NEW YORK (CNS) — In 2015, engaged Canadian couple Jenn Carter and Solomon Chau gained notoriety when their friends and family sponsored a crowdfunding campaign that raised over $50,000 with the aim of salvaging their forthcoming nuptials.
Tragically, the pair’s original wedding plans had had to be abandoned after the groom-to-be was diagnosed with terminal cancer and given only a brief time to live.
With the romantic drama “All My Life” (Universal), director Marc Meyers and screenwriter Todd Rosenberg present a fictionalized account of the duo’s experience that’s surprisingly upbeat for most of its runtime.
While it showcases some behavior that believers can applaud, however, the film implicitly accepts other actions not in keeping with Christian morality. It also promotes a seize-the-day philosophy that those with an eye on eternity may not consider entirely congenial.
It’s practically love at first sight for graduate student Jenn (Jessica Rothe) and aspiring chef Sol (Harry Shum Jr.) after they meet at a bar and Sol’s fumbling efforts to impress his new acquaintance fall endearingly flat. After dating for a while, they move in together, partly motivated by financial considerations: Sol wants to quit his office job to pursue his culinary ambitions.
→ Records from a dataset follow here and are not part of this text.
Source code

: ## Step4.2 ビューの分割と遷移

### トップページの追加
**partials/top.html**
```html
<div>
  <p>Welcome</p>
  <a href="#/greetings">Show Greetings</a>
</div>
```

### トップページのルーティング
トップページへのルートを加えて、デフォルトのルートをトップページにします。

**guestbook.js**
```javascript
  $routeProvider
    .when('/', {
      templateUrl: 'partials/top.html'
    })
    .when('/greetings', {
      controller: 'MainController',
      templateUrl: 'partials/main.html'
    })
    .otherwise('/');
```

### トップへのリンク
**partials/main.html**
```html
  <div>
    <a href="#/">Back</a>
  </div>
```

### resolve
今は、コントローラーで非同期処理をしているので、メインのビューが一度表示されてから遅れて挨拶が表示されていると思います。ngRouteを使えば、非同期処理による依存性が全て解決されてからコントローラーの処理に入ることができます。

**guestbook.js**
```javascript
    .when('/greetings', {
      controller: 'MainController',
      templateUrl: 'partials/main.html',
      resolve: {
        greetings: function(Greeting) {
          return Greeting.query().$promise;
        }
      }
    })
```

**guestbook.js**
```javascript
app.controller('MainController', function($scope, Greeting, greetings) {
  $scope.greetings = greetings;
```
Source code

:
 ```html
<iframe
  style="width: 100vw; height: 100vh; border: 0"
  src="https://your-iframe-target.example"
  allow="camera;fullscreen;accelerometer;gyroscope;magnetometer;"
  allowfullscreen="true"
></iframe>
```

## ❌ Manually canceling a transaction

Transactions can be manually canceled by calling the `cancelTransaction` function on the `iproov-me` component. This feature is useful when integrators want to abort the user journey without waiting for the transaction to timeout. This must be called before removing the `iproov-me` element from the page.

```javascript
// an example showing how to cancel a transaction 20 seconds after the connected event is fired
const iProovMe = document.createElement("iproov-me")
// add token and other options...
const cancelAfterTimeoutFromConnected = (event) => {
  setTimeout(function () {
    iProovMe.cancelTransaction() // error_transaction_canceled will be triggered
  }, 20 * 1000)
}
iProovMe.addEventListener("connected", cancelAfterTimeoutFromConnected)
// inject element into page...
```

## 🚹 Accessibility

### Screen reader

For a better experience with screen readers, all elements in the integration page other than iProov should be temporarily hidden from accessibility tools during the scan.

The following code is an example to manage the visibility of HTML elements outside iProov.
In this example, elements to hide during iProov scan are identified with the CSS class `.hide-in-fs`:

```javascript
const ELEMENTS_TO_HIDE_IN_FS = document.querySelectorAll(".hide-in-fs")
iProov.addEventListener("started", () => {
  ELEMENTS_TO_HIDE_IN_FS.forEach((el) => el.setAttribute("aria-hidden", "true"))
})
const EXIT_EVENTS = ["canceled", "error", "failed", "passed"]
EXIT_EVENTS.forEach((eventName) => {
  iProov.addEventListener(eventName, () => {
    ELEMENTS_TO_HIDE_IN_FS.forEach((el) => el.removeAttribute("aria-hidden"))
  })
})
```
Sol organizes a flash-mob proposal. But the couple’s happiness is blighted by Sol’s illness and they decide to substitute a quick and quiet April marriage for the elaborate August ceremony he might not survive to see. At this point, those closest to them — including their quartet of best pals (Chrissie Fit, Marielle Scott, Jay Pharoah and Kyle Allen) — rally round to keep the big day a grand affair.
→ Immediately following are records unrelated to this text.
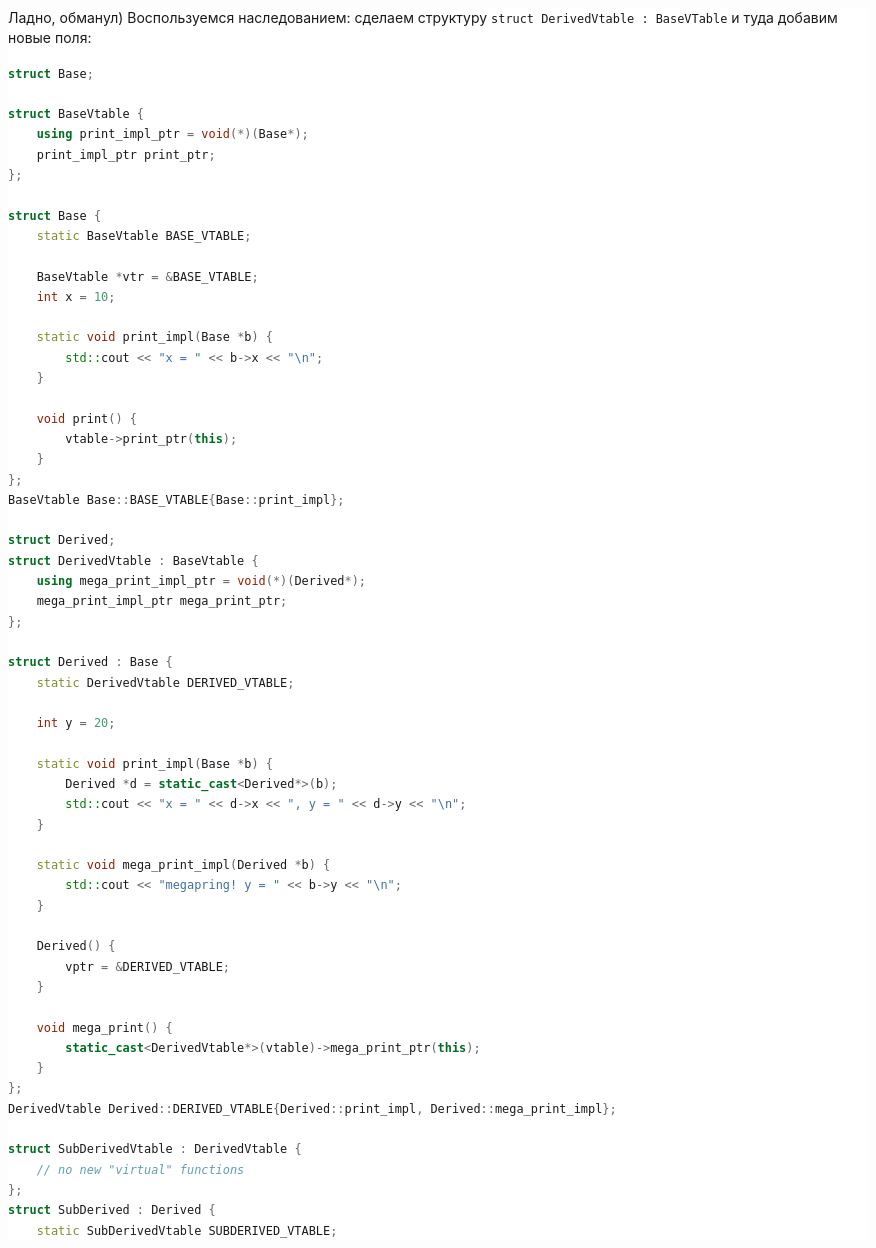 Ладно, обманул) Воспользуемся наследованием: сделаем структуру `struct DerivedVtable : BaseVTable` и туда добавим новые
поля:

```c++
struct Base;

struct BaseVtable {
    using print_impl_ptr = void(*)(Base*);
    print_impl_ptr print_ptr;
};

struct Base {
    static BaseVtable BASE_VTABLE;

    BaseVtable *vtr = &BASE_VTABLE;
    int x = 10;

    static void print_impl(Base *b) {
        std::cout << "x = " << b->x << "\n";
    }

    void print() {
        vtable->print_ptr(this);
    }
};
BaseVtable Base::BASE_VTABLE{Base::print_impl};

struct Derived;
struct DerivedVtable : BaseVtable {
    using mega_print_impl_ptr = void(*)(Derived*);
    mega_print_impl_ptr mega_print_ptr;
};

struct Derived : Base {
    static DerivedVtable DERIVED_VTABLE;

    int y = 20;

    static void print_impl(Base *b) {
        Derived *d = static_cast<Derived*>(b);
        std::cout << "x = " << d->x << ", y = " << d->y << "\n";
    }

    static void mega_print_impl(Derived *b) {
        std::cout << "megapring! y = " << b->y << "\n";
    }

    Derived() {
        vptr = &DERIVED_VTABLE;
    }

    void mega_print() {
        static_cast<DerivedVtable*>(vtable)->mega_print_ptr(this);
    }
};
DerivedVtable Derived::DERIVED_VTABLE{Derived::print_impl, Derived::mega_print_impl};

struct SubDerivedVtable : DerivedVtable {
    // no new "virtual" functions
};
struct SubDerived : Derived {
    static SubDerivedVtable SUBDERIVED_VTABLE;

```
There’s more emotional conflict than straight-out sorrow in Rosenberg’s script — Sol fears dragging Jenn down with him, but she angrily resists his attempt to insulate her from his suffering by isolating himself. For viewers formed by Gospel values, however, the screenplay’s message that happiness is to be found by pursuing fulfillment in the present moment may seem simplistic and unbalanced.
The need to apply mature discernment to that theme as well as the movie’s casual acceptance of premarital physicality mark “All My Life” as unsuitable for teens who might otherwise have benefited from its story’s more positive aspects. As for grown-ups, they’ll find that, although the proceedings are kept un-soggy, their impact is ultimately slight.
The film contains benignly viewed cohabitation, fleeting sexual humor, a handful of mild oaths and a few crude and crass terms. The Catholic News Service classification is A-III — adults. The Motion Picture Association rating is PG-13 — parents strongly cautioned. Some material may be inappropriate for children under 13.